Saved entries
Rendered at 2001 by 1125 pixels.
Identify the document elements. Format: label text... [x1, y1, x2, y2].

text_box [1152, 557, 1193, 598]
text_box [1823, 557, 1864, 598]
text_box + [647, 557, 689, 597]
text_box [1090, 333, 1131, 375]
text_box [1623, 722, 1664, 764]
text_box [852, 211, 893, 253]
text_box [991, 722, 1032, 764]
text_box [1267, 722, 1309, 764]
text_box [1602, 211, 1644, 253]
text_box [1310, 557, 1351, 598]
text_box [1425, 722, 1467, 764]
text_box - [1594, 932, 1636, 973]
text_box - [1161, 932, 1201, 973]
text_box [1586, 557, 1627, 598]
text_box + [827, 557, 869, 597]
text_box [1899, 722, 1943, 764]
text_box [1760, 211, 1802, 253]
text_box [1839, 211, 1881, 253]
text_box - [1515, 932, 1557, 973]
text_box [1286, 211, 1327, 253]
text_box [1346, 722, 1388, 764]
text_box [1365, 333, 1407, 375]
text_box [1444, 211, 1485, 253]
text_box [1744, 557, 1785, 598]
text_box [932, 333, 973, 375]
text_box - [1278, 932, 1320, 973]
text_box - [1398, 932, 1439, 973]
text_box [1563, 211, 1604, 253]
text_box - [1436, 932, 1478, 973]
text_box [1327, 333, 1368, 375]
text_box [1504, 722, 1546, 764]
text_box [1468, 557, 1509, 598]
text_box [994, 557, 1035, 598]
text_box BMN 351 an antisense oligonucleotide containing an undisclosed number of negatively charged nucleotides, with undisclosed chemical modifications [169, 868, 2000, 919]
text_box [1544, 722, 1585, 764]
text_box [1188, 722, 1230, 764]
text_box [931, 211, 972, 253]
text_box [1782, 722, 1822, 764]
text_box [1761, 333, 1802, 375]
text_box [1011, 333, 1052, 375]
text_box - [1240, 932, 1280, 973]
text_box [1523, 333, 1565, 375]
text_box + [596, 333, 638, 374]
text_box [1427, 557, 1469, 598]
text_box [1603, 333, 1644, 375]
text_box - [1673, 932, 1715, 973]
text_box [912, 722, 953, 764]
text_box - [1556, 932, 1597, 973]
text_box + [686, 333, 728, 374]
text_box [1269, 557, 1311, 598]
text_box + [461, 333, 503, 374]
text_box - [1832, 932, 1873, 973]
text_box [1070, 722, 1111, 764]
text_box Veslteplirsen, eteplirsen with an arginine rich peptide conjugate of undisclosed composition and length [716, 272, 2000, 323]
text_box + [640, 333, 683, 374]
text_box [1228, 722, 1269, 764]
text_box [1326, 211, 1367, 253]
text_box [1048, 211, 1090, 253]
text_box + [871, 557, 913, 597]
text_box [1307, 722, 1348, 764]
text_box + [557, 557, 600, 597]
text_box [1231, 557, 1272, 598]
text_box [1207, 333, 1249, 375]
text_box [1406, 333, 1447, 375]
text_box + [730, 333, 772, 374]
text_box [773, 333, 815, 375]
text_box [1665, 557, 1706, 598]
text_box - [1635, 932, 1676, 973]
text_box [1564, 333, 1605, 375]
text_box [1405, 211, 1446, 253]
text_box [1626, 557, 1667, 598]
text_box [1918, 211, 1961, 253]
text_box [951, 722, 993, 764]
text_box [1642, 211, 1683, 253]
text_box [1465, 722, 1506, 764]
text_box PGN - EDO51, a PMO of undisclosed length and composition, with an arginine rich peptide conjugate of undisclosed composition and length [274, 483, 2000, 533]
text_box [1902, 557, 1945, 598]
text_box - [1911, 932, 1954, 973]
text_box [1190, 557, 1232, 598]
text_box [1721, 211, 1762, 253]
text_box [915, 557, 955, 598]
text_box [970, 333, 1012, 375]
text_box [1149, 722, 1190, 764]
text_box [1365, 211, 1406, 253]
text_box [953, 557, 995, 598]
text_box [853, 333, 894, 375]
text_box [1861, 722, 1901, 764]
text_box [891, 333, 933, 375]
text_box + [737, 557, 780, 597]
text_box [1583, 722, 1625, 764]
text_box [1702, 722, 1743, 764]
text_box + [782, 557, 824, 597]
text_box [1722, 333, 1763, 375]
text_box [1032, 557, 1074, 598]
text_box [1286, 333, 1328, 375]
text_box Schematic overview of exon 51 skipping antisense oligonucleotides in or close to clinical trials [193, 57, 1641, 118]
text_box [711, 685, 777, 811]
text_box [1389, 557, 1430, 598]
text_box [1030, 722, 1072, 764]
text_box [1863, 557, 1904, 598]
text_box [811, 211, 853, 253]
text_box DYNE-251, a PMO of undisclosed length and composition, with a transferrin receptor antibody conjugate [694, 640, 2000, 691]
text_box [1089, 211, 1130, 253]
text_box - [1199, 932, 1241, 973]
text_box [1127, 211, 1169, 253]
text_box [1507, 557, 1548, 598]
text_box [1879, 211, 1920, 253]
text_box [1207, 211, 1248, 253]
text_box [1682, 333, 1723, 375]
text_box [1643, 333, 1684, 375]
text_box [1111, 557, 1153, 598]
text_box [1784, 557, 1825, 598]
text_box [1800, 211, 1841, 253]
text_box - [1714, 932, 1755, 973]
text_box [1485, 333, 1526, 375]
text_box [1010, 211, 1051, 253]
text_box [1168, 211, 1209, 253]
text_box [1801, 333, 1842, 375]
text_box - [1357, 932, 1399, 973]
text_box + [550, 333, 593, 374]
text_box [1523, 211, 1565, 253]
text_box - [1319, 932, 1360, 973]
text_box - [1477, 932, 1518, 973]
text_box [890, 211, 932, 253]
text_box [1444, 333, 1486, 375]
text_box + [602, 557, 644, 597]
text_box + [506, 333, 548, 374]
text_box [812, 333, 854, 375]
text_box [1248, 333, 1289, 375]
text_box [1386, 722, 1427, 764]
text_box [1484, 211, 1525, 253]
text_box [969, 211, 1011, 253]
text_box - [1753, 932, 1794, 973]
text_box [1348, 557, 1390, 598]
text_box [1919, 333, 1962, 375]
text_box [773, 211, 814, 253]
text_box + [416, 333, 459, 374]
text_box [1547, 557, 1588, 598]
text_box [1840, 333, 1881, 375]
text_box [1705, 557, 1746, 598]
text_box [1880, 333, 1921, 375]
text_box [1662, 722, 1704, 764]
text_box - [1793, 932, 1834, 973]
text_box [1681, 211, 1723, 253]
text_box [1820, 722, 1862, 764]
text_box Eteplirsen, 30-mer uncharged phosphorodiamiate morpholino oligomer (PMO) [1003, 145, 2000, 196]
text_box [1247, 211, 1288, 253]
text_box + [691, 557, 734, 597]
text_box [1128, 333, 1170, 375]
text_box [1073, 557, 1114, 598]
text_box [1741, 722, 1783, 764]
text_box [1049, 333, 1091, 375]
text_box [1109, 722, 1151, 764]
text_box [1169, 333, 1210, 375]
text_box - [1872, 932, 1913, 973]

• **Work to be completed**
The answer must be every entry, reproduced exactly.

• **Answer space**
Rendered at 2001 by 1125 pixels.
Identify the document elements. Format: label text... [x1, y1, x2, y2].

text_box [1152, 557, 1193, 598]
text_box [1823, 557, 1864, 598]
text_box + [647, 557, 689, 597]
text_box [1090, 333, 1131, 375]
text_box [1623, 722, 1664, 764]
text_box [852, 211, 893, 253]
text_box [991, 722, 1032, 764]
text_box [1267, 722, 1309, 764]
text_box [1602, 211, 1644, 253]
text_box [1310, 557, 1351, 598]
text_box [1425, 722, 1467, 764]
text_box - [1594, 932, 1636, 973]
text_box - [1161, 932, 1201, 973]
text_box [1586, 557, 1627, 598]
text_box + [827, 557, 869, 597]
text_box [1899, 722, 1943, 764]
text_box [1760, 211, 1802, 253]
text_box [1839, 211, 1881, 253]
text_box - [1515, 932, 1557, 973]
text_box [1286, 211, 1327, 253]
text_box [1346, 722, 1388, 764]
text_box [1365, 333, 1407, 375]
text_box [1444, 211, 1485, 253]
text_box [1744, 557, 1785, 598]
text_box [932, 333, 973, 375]
text_box - [1278, 932, 1320, 973]
text_box - [1398, 932, 1439, 973]
text_box [1563, 211, 1604, 253]
text_box - [1436, 932, 1478, 973]
text_box [1327, 333, 1368, 375]
text_box [1504, 722, 1546, 764]
text_box [1468, 557, 1509, 598]
text_box [994, 557, 1035, 598]
text_box BMN 351 an antisense oligonucleotide containing an undisclosed number of negatively charged nucleotides, with undisclosed chemical modifications [169, 868, 2000, 919]
text_box [1544, 722, 1585, 764]
text_box [1188, 722, 1230, 764]
text_box [931, 211, 972, 253]
text_box [1782, 722, 1822, 764]
text_box [1761, 333, 1802, 375]
text_box [1011, 333, 1052, 375]
text_box - [1240, 932, 1280, 973]
text_box [1523, 333, 1565, 375]
text_box + [596, 333, 638, 374]
text_box [1427, 557, 1469, 598]
text_box [1603, 333, 1644, 375]
text_box - [1673, 932, 1715, 973]
text_box [912, 722, 953, 764]
text_box - [1556, 932, 1597, 973]
text_box + [686, 333, 728, 374]
text_box [1269, 557, 1311, 598]
text_box + [461, 333, 503, 374]
text_box - [1832, 932, 1873, 973]
text_box [1070, 722, 1111, 764]
text_box Veslteplirsen, eteplirsen with an arginine rich peptide conjugate of undisclosed composition and length [716, 272, 2000, 323]
text_box + [640, 333, 683, 374]
text_box [1228, 722, 1269, 764]
text_box [1326, 211, 1367, 253]
text_box [1048, 211, 1090, 253]
text_box + [871, 557, 913, 597]
text_box [1307, 722, 1348, 764]
text_box + [557, 557, 600, 597]
text_box [1231, 557, 1272, 598]
text_box [1207, 333, 1249, 375]
text_box [1406, 333, 1447, 375]
text_box + [730, 333, 772, 374]
text_box [773, 333, 815, 375]
text_box [1665, 557, 1706, 598]
text_box - [1635, 932, 1676, 973]
text_box [1564, 333, 1605, 375]
text_box [1405, 211, 1446, 253]
text_box [1626, 557, 1667, 598]
text_box [1918, 211, 1961, 253]
text_box [951, 722, 993, 764]
text_box [1642, 211, 1683, 253]
text_box [1465, 722, 1506, 764]
text_box PGN - EDO51, a PMO of undisclosed length and composition, with an arginine rich peptide conjugate of undisclosed composition and length [274, 483, 2000, 533]
text_box [1902, 557, 1945, 598]
text_box - [1911, 932, 1954, 973]
text_box [1190, 557, 1232, 598]
text_box [1721, 211, 1762, 253]
text_box [915, 557, 955, 598]
text_box [970, 333, 1012, 375]
text_box [1149, 722, 1190, 764]
text_box [1365, 211, 1406, 253]
text_box [953, 557, 995, 598]
text_box [853, 333, 894, 375]
text_box [1861, 722, 1901, 764]
text_box [891, 333, 933, 375]
text_box + [737, 557, 780, 597]
text_box [1583, 722, 1625, 764]
text_box [1702, 722, 1743, 764]
text_box + [782, 557, 824, 597]
text_box [1722, 333, 1763, 375]
text_box [1032, 557, 1074, 598]
text_box [1286, 333, 1328, 375]
text_box Schematic overview of exon 51 skipping antisense oligonucleotides in or close to clinical trials [193, 57, 1641, 118]
text_box [711, 685, 777, 811]
text_box [1389, 557, 1430, 598]
text_box [1030, 722, 1072, 764]
text_box [1863, 557, 1904, 598]
text_box [811, 211, 853, 253]
text_box DYNE-251, a PMO of undisclosed length and composition, with a transferrin receptor antibody conjugate [694, 640, 2000, 691]
text_box [1089, 211, 1130, 253]
text_box - [1199, 932, 1241, 973]
text_box [1127, 211, 1169, 253]
text_box [1507, 557, 1548, 598]
text_box [1879, 211, 1920, 253]
text_box [1207, 211, 1248, 253]
text_box [1682, 333, 1723, 375]
text_box [1643, 333, 1684, 375]
text_box [1111, 557, 1153, 598]
text_box [1784, 557, 1825, 598]
text_box [1800, 211, 1841, 253]
text_box - [1714, 932, 1755, 973]
text_box [1485, 333, 1526, 375]
text_box [1010, 211, 1051, 253]
text_box [1168, 211, 1209, 253]
text_box [1801, 333, 1842, 375]
text_box - [1357, 932, 1399, 973]
text_box + [550, 333, 593, 374]
text_box [1523, 211, 1565, 253]
text_box - [1319, 932, 1360, 973]
text_box - [1477, 932, 1518, 973]
text_box [890, 211, 932, 253]
text_box [1444, 333, 1486, 375]
text_box + [602, 557, 644, 597]
text_box + [506, 333, 548, 374]
text_box [812, 333, 854, 375]
text_box [1248, 333, 1289, 375]
text_box [1386, 722, 1427, 764]
text_box [1484, 211, 1525, 253]
text_box [969, 211, 1011, 253]
text_box - [1753, 932, 1794, 973]
text_box [1348, 557, 1390, 598]
text_box [1919, 333, 1962, 375]
text_box [773, 211, 814, 253]
text_box + [416, 333, 459, 374]
text_box [1547, 557, 1588, 598]
text_box [1840, 333, 1881, 375]
text_box [1705, 557, 1746, 598]
text_box [1880, 333, 1921, 375]
text_box [1662, 722, 1704, 764]
text_box - [1793, 932, 1834, 973]
text_box [1681, 211, 1723, 253]
text_box [1820, 722, 1862, 764]
text_box Eteplirsen, 30-mer uncharged phosphorodiamiate morpholino oligomer (PMO) [1003, 145, 2000, 196]
text_box [1247, 211, 1288, 253]
text_box + [691, 557, 734, 597]
text_box [1128, 333, 1170, 375]
text_box [1073, 557, 1114, 598]
text_box [1741, 722, 1783, 764]
text_box [1049, 333, 1091, 375]
text_box [1109, 722, 1151, 764]
text_box [1169, 333, 1210, 375]
text_box - [1872, 932, 1913, 973]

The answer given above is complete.